Most companies are nowadays equipped with a photocopier. However, depending on the size of your business or the type of tasks you intend to use such a machine for, not all models may suit your needs. For occasional use in small businesses, or at home, a desktop photocopier will be the best choice. It’s perfect for small volumes of copies, it’s easy to use and it saves space, time and money.
Why should you choose a desktop photocopier?
Understanding the specificities of desktop photocopiers will help you determine if they are the best solution for you.
A user-friendly solution
Modern photocopiers are often referred to as multi-function printers (MFPs), as they not only copy documents but also scan or print them from a computer. Therefore, higher-end units tend to be quite complicated to operate, which can impair your office’s workflow if your staff is not properly trained. On the contrary, desktop photocopiers are smaller, simpler units that anyone can use with little or no prior training. Basic servicing like loading paper or changing toner and ink cartridges can also be performed by staff, thus saving time and money.
Saving space and time
As their name suggests, desktop units need fewer space than bulkier models designed for professional use. A desk or counter will be enough, which makes these machines suitable for domestic use. Small offices which don’t process large volumes of copies won’t have to invest too much capital or pay excessive maintenance fees.
Who are desktop photocopiers suitable for?
Home users and sole traders will definitely choose an MFP for all their printing and copying needs. Such a machine is perfect to print invoices or estimates and keep a copy for customer records. An architect, for instance, will be able to scan photos or copy blueprints, and print diagrams. Small independent companies or administrations generally don’t use their photocopier often, sometimes not even on a daily basis, so they don’t want machines needing a long preparation or operation time.

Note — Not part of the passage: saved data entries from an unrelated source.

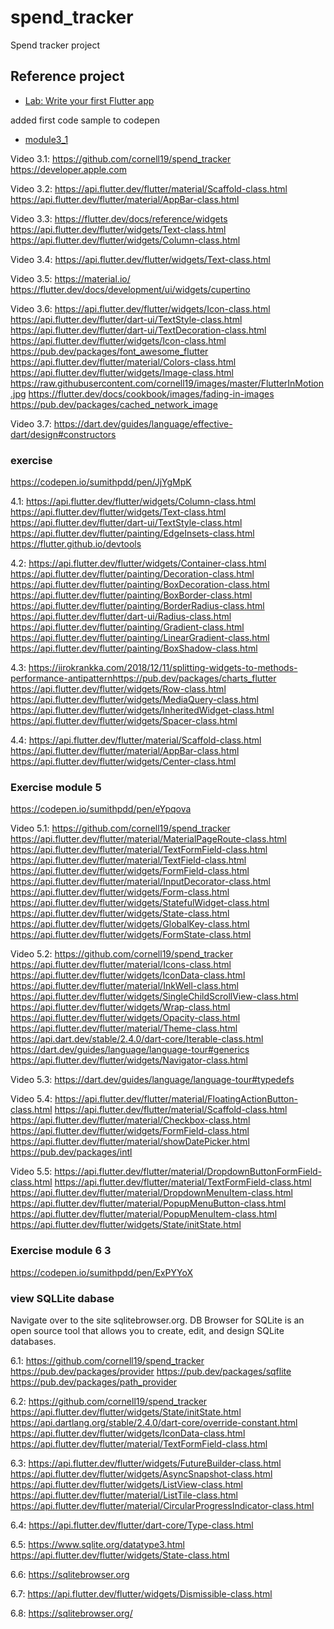 # spend_tracker

Spend tracker project

## Reference project

- [Lab: Write your first Flutter app](https://github.com/cornell19/spend_tracker)

added first code sample to codepen

- [module3_1](https://codepen.io/sumithpdd/pen/RwWXNzJ)

Video 3.1:
<https://github.com/cornell19/spend_tracker>
<https://developer.apple.com>

Video 3.2:
<https://api.flutter.dev/flutter/material/Scaffold-class.html> <https://api.flutter.dev/flutter/material/AppBar-class.html>

Video 3.3:
<https://flutter.dev/docs/reference/widgets> <https://api.flutter.dev/flutter/widgets/Text-class.html> <https://api.flutter.dev/flutter/widgets/Column-class.html>

Video 3.4:
<https://api.flutter.dev/flutter/widgets/Text-class.html>

Video 3.5:
<https://material.io/> <https://flutter.dev/docs/development/ui/widgets/cupertino>

Video 3.6:
<https://api.flutter.dev/flutter/widgets/Icon-class.html> <https://api.flutter.dev/flutter/dart-ui/TextStyle-class.html> <https://api.flutter.dev/flutter/dart-ui/TextDecoration-class.html> <https://api.flutter.dev/flutter/widgets/Icon-class.html> <https://pub.dev/packages/font_awesome_flutter>
<https://api.flutter.dev/flutter/material/Colors-class.html> <https://api.flutter.dev/flutter/widgets/Image-class.html> <https://raw.githubusercontent.com/cornell19/images/master/FlutterInMotion.jpg>
<https://flutter.dev/docs/cookbook/images/fading-in-images> <https://pub.dev/packages/cached_network_image>

Video 3.7:
<https://dart.dev/guides/language/effective-dart/design#constructors>

### exercise

<https://codepen.io/sumithpdd/pen/JjYgMpK>

4.1:
<https://api.flutter.dev/flutter/widgets/Column-class.html>
<https://api.flutter.dev/flutter/widgets/Text-class.html>
<https://api.flutter.dev/flutter/dart-ui/TextStyle-class.html>
<https://api.flutter.dev/flutter/painting/EdgeInsets-class.html>
<https://flutter.github.io/devtools>

4.2:
<https://api.flutter.dev/flutter/widgets/Container-class.html>
<https://api.flutter.dev/flutter/painting/Decoration-class.html>
<https://api.flutter.dev/flutter/painting/BoxDecoration-class.html>
<https://api.flutter.dev/flutter/painting/BoxBorder-class.html>
<https://api.flutter.dev/flutter/painting/BorderRadius-class.html>
<https://api.flutter.dev/flutter/dart-ui/Radius-class.html>
<https://api.flutter.dev/flutter/painting/Gradient-class.html>
<https://api.flutter.dev/flutter/painting/LinearGradient-class.html>
<https://api.flutter.dev/flutter/painting/BoxShadow-class.html>

4.3:
<https://iirokrankka.com/2018/12/11/splitting-widgets-to-methods-performance-antipattern><https://pub.dev/packages/charts_flutter>
<https://api.flutter.dev/flutter/widgets/Row-class.html>
<https://api.flutter.dev/flutter/widgets/MediaQuery-class.html>
<https://api.flutter.dev/flutter/widgets/InheritedWidget-class.html>
<https://api.flutter.dev/flutter/widgets/Spacer-class.html>

4.4:
<https://api.flutter.dev/flutter/material/Scaffold-class.html>
<https://api.flutter.dev/flutter/material/AppBar-class.html>
<https://api.flutter.dev/flutter/widgets/Center-class.html>

### Exercise module 5

<https://codepen.io/sumithpdd/pen/eYpqova>

Video 5.1:
<https://github.com/cornell19/spend_tracker>
<https://api.flutter.dev/flutter/material/MaterialPageRoute-class.html>
<https://api.flutter.dev/flutter/material/TextFormField-class.html>
<https://api.flutter.dev/flutter/material/TextField-class.html>
<https://api.flutter.dev/flutter/widgets/FormField-class.html>
<https://api.flutter.dev/flutter/material/InputDecorator-class.html>
<https://api.flutter.dev/flutter/widgets/Form-class.html>
<https://api.flutter.dev/flutter/widgets/StatefulWidget-class.html>
<https://api.flutter.dev/flutter/widgets/State-class.html>
<https://api.flutter.dev/flutter/widgets/GlobalKey-class.html>
<https://api.flutter.dev/flutter/widgets/FormState-class.html>

Video 5.2:
<https://github.com/cornell19/spend_tracker>
<https://api.flutter.dev/flutter/material/Icons-class.html>
<https://api.flutter.dev/flutter/widgets/IconData-class.html>
<https://api.flutter.dev/flutter/material/InkWell-class.html>
<https://api.flutter.dev/flutter/widgets/SingleChildScrollView-class.html>
<https://api.flutter.dev/flutter/widgets/Wrap-class.html>
<https://api.flutter.dev/flutter/widgets/Opacity-class.html>
<https://api.flutter.dev/flutter/material/Theme-class.html>
<https://api.dart.dev/stable/2.4.0/dart-core/Iterable-class.html>
<https://dart.dev/guides/language/language-tour#generics>
<https://api.flutter.dev/flutter/widgets/Navigator-class.html>

Video 5.3:
<https://dart.dev/guides/language/language-tour#typedefs>

Video 5.4:
<https://api.flutter.dev/flutter/material/FloatingActionButton-class.html>
<https://api.flutter.dev/flutter/material/Scaffold-class.html>
<https://api.flutter.dev/flutter/material/Checkbox-class.html>
<https://api.flutter.dev/flutter/widgets/FormField-class.html> <https://api.flutter.dev/flutter/material/showDatePicker.html>
<https://pub.dev/packages/intl>

Video 5.5: <https://api.flutter.dev/flutter/material/DropdownButtonFormField-class.html>
<https://api.flutter.dev/flutter/material/TextFormField-class.html>
<https://api.flutter.dev/flutter/material/DropdownMenuItem-class.html>
<https://api.flutter.dev/flutter/material/PopupMenuButton-class.html>
<https://api.flutter.dev/flutter/material/PopupMenuItem-class.html>
<https://api.flutter.dev/flutter/widgets/State/initState.html>

### Exercise module 6 3

<https://codepen.io/sumithpdd/pen/ExPYYoX>

### view SQLLite dabase

Navigate over to the site sqlitebrowser.org. DB Browser for SQLite is an open source tool that allows you to create, edit, and design SQLite databases.

6.1:
<https://github.com/cornell19/spend_tracker> <https://pub.dev/packages/provider> <https://pub.dev/packages/sqflite> <https://pub.dev/packages/path_provider>

6.2:
<https://github.com/cornell19/spend_tracker> <https://api.flutter.dev/flutter/widgets/State/initState.html> <https://api.dartlang.org/stable/2.4.0/dart-core/override-constant.html> <https://api.flutter.dev/flutter/widgets/IconData-class.html> <https://api.flutter.dev/flutter/material/TextFormField-class.html>

6.3:
<https://api.flutter.dev/flutter/widgets/FutureBuilder-class.html> <https://api.flutter.dev/flutter/widgets/AsyncSnapshot-class.html> <https://api.flutter.dev/flutter/widgets/ListView-class.html> <https://api.flutter.dev/flutter/material/ListTile-class.html> <https://api.flutter.dev/flutter/material/CircularProgressIndicator-class.html>

6.4:
<https://api.flutter.dev/flutter/dart-core/Type-class.html>

6.5:
<https://www.sqlite.org/datatype3.html>
<https://api.flutter.dev/flutter/widgets/State-class.html>

6.6:
<https://sqlitebrowser.org>

6.7:
https://api.flutter.dev/flutter/widgets/Dismissible-class.html

6.8:
<https://sqlitebrowser.org/>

Technical and financial considerations
If a desktop photocopier seems to be a sensible choice for most users, there is more than just the unit’s size to consider. Technology and price must be taken into account to narrow the choice down.

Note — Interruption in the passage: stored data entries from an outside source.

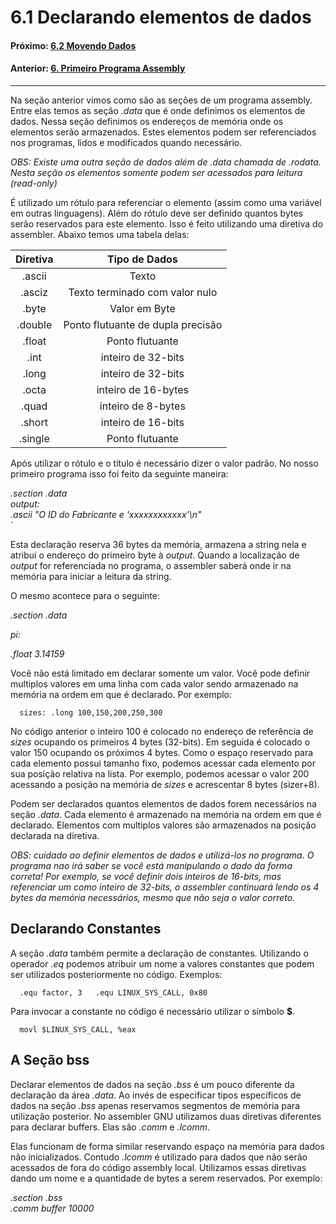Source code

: # 6.1 Declarando elementos de dados

#### Próximo: [6.2 Movendo Dados](./movendo_dados.md)  
#### Anterior: [6. Primeiro Programa Assembly](./primeiro_programa.md)   

  ---  

Na seção anterior vimos como são as seções de um programa assembly. Entre elas temos as seção *.data* que é onde definimos os elementos de dados. Nessa seção definimos os endereços de memória onde os elementos serão armazenados. Estes elementos podem ser referenciados nos programas, lidos e modificados quando necessário.  

*OBS: Existe uma outra seção de dados além de .data chamada de .rodata. Nesta seção os elementos somente podem ser acessados para leitura (read-only)*  

É utilizado um rótulo para referenciar o elemento (assim como uma variável em outras linguagens). Além do rótulo deve ser definido quantos bytes serão reservados para este elemento. Isso é feito utilizando uma diretiva do assembler. Abaixo temos uma tabela delas:  

|Diretiva|Tipo de Dados|
|:---:|:---:|
|.ascii| Texto |
|.asciz| Texto terminado com valor nulo |
|.byte| Valor em Byte |
|.double| Ponto flutuante de dupla precisão |
|.float| Ponto flutuante |
|.int| inteiro de 32-bits |
|.long| inteiro de 32-bits |
|.octa| inteiro de 16-bytes |
|.quad| inteiro de 8-bytes |
|.short| inteiro de 16-bits |
|.single| Ponto flutuante |  

Após utilizar o rótulo e o título é necessário dizer o valor padrão. No nosso primeiro programa isso foi feito da seguinte maneira:  

*.section .data*  
 *output:*  
  *.ascii "O ID do Fabricante e 'xxxxxxxxxxxx'\n"*  
`  

Esta declaração reserva 36 bytes da memória, armazena a string nela e atribui o endereço do primeiro byte à *output*. Quando a localização de *output* for referenciada no programa, o assembler saberá onde ir na memória para iniciar a leitura da string.  

O mesmo acontece para o seguinte:  


*.section .data*  

*pi:*  

*.float 3.14159*  

  
  Você não está limitado em declarar somente um valor. Você pode definir multiplos valores em uma linha com cada valor sendo armazenado na memória na ordem em que é declarado. Por exemplo:  
  
`  
 sizes:
  .long 100,150,200,250,300
`  

No código anterior o inteiro 100 é colocado no endereço de referência de *sizes* ocupando os primeiros 4 bytes (32-bits). Em seguida é colocado o valor 150 ocupando os próximos 4 bytes. Como o espaço reservado para cada elemento possui tamanho fixo, podemos acessar cada elemento por sua posição relativa na lista. Por exemplo, podemos acessar o valor 200 acessando a posição na memória de *sizes* e acrescentar 8 bytes (sizer+8).  

Podem ser declarados quantos elementos de dados forem necessários na seção *.data*. Cada elemento é armazenado na memória na ordem em que é declarado. Elementos com multiplos valores são armazenados na posição declarada na diretiva.  

*OBS: cuidado ao definir elementos de dados e utilizá-los no programa. O programa nao irá saber se você está manipulando o dado da forma correta! Por exemplo, se você definir dois inteiros de 16-bits, mas referenciar um como inteiro de 32-bits, o assembler continuará lendo os 4 bytes da memória necessários, mesmo que não seja o valor correto.*  


## Declarando Constantes  

A seção *.data* também permite a declaração de constantes. Utilizando o operador *.eq* podemos atribuir um nome a valores constantes que podem ser utilizados posteriormente no código. Exemplos:  

`  
.equ factor, 3  
.equ LINUX_SYS_CALL, 0x80  
`  

Para invocar a constante no código é necessário utilizar o símbolo **$**.

`  
movl $LINUX_SYS_CALL, %eax  
`  

## A Seção bss  

Declarar elementos de dados na seção *.bss* é um pouco diferente da declaração da área *.data*. Ao invés de especificar tipos específicos de dados na seção *.bss* apenas reservamos segmentos de memória para utilização posterior. No assembler GNU utilizamos duas diretivas diferentes para declarar buffers. Elas são *.comm* e *.lcomm*.  

Elas funcionam de forma similar reservando espaço na memória para dados não inicializados. Contudo *.lcomm* é utilizado para dados que não serão acessados de fora do código assembly local. Utilizamos essas diretivas dando um nome e a quantidade de bytes a serem reservados. Por exemplo:  


*.section .bss*  
  *.comm buffer 10000*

Speed, resolution and paper capacity
First copy speed from standby is usually better than on larger units, but desktop photocopiers are a bit slower for copies and prints, between 10 and 30 pages per minute. Resolution is average, 600-1200 dpi in general. Colour units exist, and are of course more expensive. Paper capacity is reduced, but as loading the tray is easy it doesn’t take that much time. However, finishing tools like staplers or document folders may be hard to find on desktop models.
A look on prices
Like any other important piece of office equipment, desktop photocopiers can be rented as well as simply bought. Second-hand refurbished units are very popular as they may save you up to 75% compared to a brand new machine. In general, prices range from around £100 to £1,000 for high-end, more complete MFPs.